Künstliche Herzen dienen in erster Linie als temporäre Lösung, bis ein Spenderherz zur Verfügung steht. Häufiger werden jedoch Herzunterstützungssysteme implantiert. Die Hauptprobleme bei einem künstlichen Herzersatz sind die Größe und die mechanische Belastung. Die Verwendungsdauer des derzeit gängigen Modells der Firma SynCardia liegt lediglich bei einem halben bis Dreivierteljahr. Für manche Herzprobleme könnten, so Experten, die komplett implantierten Kunstherzen die richtige Lösung sein.

Mit Kuhherz-Gewebe

Die Besonderheit des neuen Herzens von Carmat besteht in der Verwendung von Kuhherz-Gewebe in Verbindung mit künstlichen Teilen. Jene Oberflächen, die mit menschlichem Blut in Kontakt kommen, bestehen aus dem biologischen Material. Es vermeidet so das Problem der Blutgerinsel, die bei herkömmlichen künstlichen Oberflächen aus Plastik entstehen und das Risiko von Schlaganfällen erhöhen.

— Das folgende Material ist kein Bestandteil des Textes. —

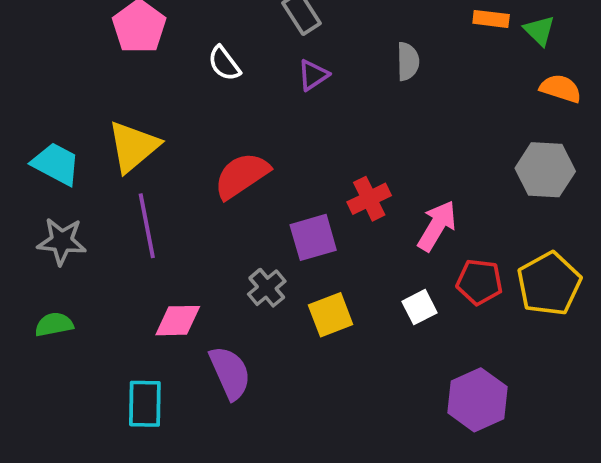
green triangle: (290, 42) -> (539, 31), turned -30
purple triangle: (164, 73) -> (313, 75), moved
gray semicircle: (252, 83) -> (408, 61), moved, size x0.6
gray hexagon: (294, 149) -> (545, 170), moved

Laut Joseph Rogers von der Duke University wird so der Bedarf an Medikamenten gegen Blutgerinnung vermindert.

Im Herzen befinden sich weiterhin Sensoren, die Druckveränderungen erkennen können. Die Informationen werden an ein externes Kontrollsystem weitergeben, das den Pumprhythmus reguliert. Die notwendige Energie bezieht das Herz aus zwei ebenfalls extern getragenen Lithium-Ionen-Batterien.